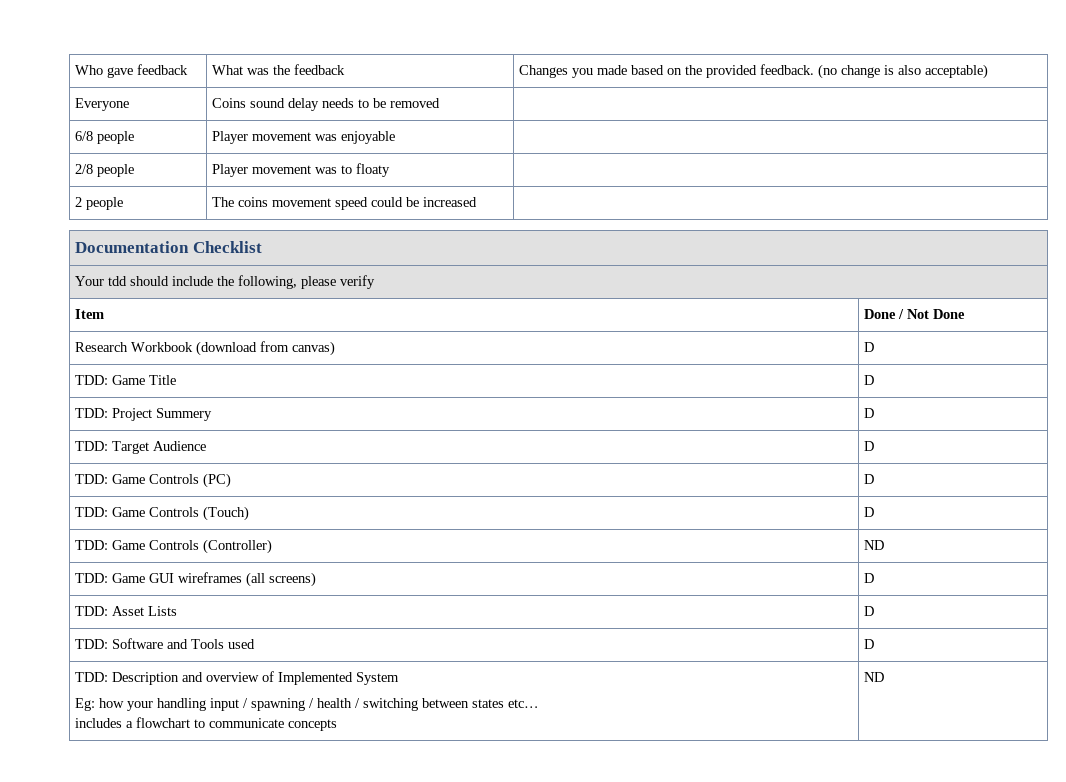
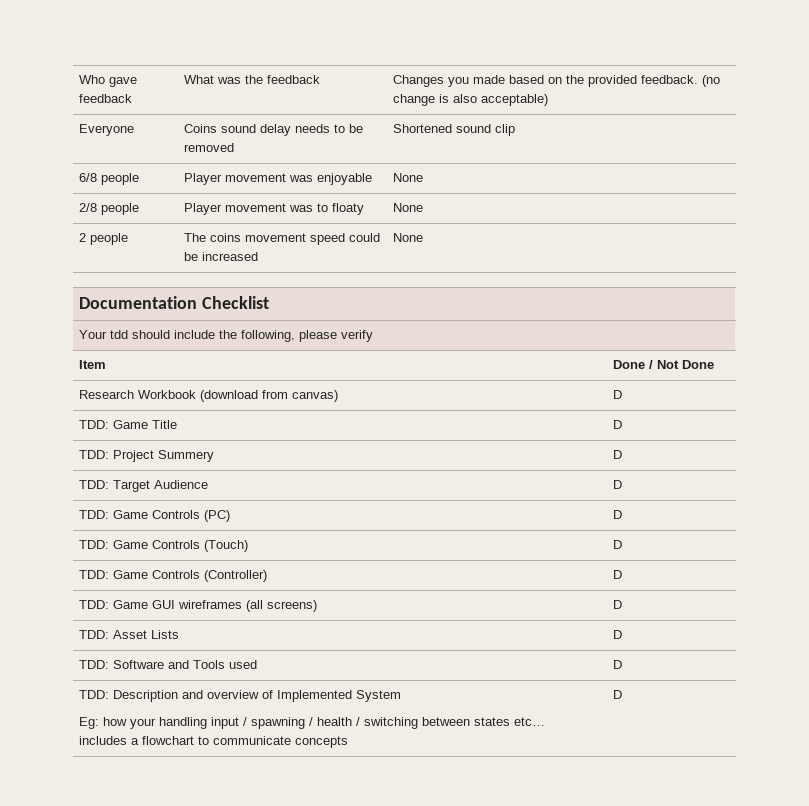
(441, 103) none -> [393,124,516,136] Shortened sound clip
(396, 137) | -> [393,173,424,182] | None
(391, 170) | -> [393,203,424,212] | None
(478, 202) | -> [393,233,424,242] | None
[864,540,885,550] ND -> [613,570,623,579] D
[864,672,885,682] ND -> [613,690,623,699] D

* _Brief_
Would you please give the material above again, unchanged but without pictures?

* _Written response_
(441, 103) none -> [393,124,516,136] Shortened sound clip
(396, 137) | -> [393,173,424,182] | None
(391, 170) | -> [393,203,424,212] | None
(478, 202) | -> [393,233,424,242] | None
[864,540,885,550] ND -> [613,570,623,579] D
[864,672,885,682] ND -> [613,690,623,699] D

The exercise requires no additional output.